(635c) CFD Modeling Development of Onboard Absorptive Hydrogen Storage on Coal-Derived Activated Carbon for Light-Duty Vehicles

Interest in hydrogen as an alternate fuel source has led the automotive industry to search for new power sources for automobiles. The onboard storage of hydrogen represents the current bottleneck in the widespread deployment of hydrogen vehicles and remains a major technological challenge. The U.S. Department of Energy (DOE) has set a technical target of 12 bar and 85 degrees Celsius as the maximum pressure and temperature for onboard storage, alongside goals and time-gated benchmarks for gravimetric and volumetric capacity. Both compressive and cryogenic storage of hydrogen require immense pressures and come with high associated costs and safety concerns. On the other hand, adsorptive storage on activated carbon beds shows promise in addressing the need for safe, reversible hydrogen storage that meets the technical targets set by the DOE.

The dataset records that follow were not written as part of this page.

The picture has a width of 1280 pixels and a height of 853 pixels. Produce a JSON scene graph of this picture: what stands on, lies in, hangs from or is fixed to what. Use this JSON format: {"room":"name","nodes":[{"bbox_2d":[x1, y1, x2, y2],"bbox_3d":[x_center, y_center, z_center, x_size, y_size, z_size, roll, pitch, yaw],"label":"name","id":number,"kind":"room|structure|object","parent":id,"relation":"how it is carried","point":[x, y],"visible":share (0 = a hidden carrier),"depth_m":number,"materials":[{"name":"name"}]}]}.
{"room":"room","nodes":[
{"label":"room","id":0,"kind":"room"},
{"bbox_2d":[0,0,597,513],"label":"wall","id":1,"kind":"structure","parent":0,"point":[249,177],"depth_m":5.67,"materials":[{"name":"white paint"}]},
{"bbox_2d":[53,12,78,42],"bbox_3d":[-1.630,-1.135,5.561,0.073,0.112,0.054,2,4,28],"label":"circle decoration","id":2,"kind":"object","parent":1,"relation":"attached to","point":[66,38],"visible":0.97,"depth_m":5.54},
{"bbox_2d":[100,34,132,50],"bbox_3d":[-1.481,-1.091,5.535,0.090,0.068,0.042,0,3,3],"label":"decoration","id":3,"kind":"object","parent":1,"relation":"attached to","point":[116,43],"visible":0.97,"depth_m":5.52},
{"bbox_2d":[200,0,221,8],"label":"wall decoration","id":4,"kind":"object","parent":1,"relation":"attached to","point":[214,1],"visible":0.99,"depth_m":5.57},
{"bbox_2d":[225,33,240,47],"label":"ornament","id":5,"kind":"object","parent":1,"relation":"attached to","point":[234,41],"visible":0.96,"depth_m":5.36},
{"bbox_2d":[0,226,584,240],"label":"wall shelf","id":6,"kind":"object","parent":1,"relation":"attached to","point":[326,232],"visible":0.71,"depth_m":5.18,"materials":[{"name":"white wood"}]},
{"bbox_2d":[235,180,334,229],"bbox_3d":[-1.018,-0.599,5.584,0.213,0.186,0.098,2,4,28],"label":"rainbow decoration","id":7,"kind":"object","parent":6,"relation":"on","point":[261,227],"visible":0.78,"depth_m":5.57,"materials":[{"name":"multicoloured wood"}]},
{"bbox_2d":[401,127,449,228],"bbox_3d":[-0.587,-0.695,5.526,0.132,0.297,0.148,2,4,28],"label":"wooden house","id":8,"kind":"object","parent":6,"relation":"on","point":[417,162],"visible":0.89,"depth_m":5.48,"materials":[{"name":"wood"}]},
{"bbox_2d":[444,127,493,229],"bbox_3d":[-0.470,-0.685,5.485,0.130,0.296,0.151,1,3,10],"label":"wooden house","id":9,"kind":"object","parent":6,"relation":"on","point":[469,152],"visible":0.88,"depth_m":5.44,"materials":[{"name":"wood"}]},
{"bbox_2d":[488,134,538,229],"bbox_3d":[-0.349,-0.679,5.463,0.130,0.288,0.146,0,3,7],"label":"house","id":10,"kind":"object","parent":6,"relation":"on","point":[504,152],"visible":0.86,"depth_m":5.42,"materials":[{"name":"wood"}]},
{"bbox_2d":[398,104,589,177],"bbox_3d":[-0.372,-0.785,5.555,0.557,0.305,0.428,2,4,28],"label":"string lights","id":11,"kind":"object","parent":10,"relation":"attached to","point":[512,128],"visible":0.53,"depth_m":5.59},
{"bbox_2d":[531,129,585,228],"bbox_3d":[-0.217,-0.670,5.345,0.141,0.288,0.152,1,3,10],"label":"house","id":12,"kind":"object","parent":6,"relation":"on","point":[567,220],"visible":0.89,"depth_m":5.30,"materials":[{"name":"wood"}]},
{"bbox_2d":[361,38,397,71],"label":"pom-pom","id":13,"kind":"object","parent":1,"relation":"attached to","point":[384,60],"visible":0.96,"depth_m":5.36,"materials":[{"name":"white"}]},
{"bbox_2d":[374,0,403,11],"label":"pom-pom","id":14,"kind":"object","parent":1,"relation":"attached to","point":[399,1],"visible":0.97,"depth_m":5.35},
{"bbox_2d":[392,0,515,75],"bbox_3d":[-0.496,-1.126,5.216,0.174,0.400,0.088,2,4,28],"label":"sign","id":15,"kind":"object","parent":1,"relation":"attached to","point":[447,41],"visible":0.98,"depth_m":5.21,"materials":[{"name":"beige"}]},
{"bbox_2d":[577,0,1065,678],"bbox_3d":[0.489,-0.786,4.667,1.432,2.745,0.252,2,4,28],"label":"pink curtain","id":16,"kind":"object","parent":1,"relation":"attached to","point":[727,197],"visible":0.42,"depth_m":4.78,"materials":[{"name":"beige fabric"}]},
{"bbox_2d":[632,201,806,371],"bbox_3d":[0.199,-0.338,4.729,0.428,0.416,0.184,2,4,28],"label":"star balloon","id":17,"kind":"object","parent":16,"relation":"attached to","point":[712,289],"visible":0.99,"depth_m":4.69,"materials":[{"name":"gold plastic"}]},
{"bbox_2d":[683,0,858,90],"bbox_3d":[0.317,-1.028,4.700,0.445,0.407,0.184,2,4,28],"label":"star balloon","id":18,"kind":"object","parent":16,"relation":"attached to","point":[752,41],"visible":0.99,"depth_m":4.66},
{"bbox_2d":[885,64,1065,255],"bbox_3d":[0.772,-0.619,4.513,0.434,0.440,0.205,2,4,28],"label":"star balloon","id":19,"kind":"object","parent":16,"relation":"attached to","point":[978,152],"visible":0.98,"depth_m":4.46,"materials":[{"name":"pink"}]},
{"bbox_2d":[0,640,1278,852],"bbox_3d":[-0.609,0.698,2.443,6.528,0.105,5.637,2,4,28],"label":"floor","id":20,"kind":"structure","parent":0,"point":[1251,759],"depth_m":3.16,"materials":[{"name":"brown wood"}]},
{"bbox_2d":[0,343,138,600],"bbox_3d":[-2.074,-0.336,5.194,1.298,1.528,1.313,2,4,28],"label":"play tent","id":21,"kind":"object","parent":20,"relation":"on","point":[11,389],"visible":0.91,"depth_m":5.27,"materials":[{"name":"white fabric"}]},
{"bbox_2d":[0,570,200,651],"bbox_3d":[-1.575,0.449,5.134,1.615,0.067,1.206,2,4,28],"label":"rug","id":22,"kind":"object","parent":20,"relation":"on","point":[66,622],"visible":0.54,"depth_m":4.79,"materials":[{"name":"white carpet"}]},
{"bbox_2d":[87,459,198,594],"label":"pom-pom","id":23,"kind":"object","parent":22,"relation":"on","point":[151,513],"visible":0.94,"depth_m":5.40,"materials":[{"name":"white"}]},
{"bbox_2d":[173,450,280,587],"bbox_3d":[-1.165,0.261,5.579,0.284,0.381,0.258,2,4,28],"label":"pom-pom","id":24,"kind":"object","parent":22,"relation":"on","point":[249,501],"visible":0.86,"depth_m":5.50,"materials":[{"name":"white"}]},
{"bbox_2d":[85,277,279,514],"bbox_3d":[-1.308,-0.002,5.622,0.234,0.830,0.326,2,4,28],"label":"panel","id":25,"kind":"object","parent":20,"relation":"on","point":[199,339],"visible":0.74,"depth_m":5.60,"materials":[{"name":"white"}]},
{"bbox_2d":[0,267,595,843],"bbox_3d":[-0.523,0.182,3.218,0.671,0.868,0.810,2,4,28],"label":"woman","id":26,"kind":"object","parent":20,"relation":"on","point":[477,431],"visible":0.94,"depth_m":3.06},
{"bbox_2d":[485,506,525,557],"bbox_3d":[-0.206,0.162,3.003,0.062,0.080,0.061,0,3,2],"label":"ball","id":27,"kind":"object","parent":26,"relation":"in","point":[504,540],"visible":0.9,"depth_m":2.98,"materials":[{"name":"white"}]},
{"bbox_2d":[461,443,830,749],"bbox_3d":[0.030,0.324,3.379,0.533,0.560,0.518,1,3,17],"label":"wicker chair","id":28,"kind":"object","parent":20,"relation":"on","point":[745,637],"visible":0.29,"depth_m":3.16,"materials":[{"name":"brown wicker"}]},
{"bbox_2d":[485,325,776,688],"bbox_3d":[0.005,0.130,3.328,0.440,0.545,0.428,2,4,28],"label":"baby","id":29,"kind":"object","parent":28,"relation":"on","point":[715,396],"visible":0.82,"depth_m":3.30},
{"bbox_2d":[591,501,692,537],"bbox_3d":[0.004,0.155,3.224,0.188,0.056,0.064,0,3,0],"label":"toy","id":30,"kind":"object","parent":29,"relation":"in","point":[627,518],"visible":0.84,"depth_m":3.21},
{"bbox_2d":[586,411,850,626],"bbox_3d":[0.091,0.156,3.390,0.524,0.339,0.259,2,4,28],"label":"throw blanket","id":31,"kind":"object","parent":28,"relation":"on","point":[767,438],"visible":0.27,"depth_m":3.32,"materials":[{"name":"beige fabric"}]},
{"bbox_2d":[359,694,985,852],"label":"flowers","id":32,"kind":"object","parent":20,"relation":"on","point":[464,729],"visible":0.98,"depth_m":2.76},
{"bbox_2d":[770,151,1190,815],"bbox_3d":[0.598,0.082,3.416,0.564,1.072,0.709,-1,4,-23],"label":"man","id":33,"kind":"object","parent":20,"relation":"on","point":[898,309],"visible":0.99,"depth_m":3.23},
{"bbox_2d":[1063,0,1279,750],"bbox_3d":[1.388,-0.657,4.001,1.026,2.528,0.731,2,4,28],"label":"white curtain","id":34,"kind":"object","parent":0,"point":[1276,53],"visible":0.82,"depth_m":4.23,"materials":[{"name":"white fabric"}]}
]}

In this work, computational fluid dynamics (CFD) models of the physisorption of hydrogen on a fixed bed of activated carbon are developed comparing the Eulerian two-fluid model (TFM) approach and the porous media (PM) approach in the commercial CFD solver Ansys Fluent. The different approaches are validated against the bench-scale experiment and PM simulations of Ye et al. [1] and Xiao et al. [2] and contrasted in terms of accuracy and cost and applicability to larger-scale systems. The issue of a creeping error in the calculation of adsorbate mass inside the tank is highlighted and investigated in detail and the causal factors are enumerated. It is shown that despite the reduced numerical complexity of the PM framework, it requires a much smaller time step to accurately account for the mass accumulation and thus incurs a higher simulation cost, and TFM is selected as the optimum simulation methodology.

The validated TFM case is extended to predict the adsorptive storage performance of an activated carbon derived from Blue Gem coal, an exceptionally high-grade coal found in Tennessee and Kentucky with minimal sulfur and ash content. The novel sorbent material, designated BGC-KNa_C850, is developed and characterized by the National Energy Technology Laboratory’s Materials and Manufacturing Division. The bench-scale results with the novel sorbent provide a foundation for scale-up and optimization studies for tank design and operating conditions to establish the feasibility of onboard adsorptive hydrogen storage at vehicle scales.

[1] Ye, F. et al. (2012) Implementation for model of adsorptive hydrogen storage using UDF in Fluent. Physics Procedia, 24, pp. 793–800.

[2] Xiao, J. et al. (2010) Simulation of heat and mass transfer in activated carbon tank for hydrogen storage. Int. J. Hydrogen Energy, 35, pp. 8106–8116.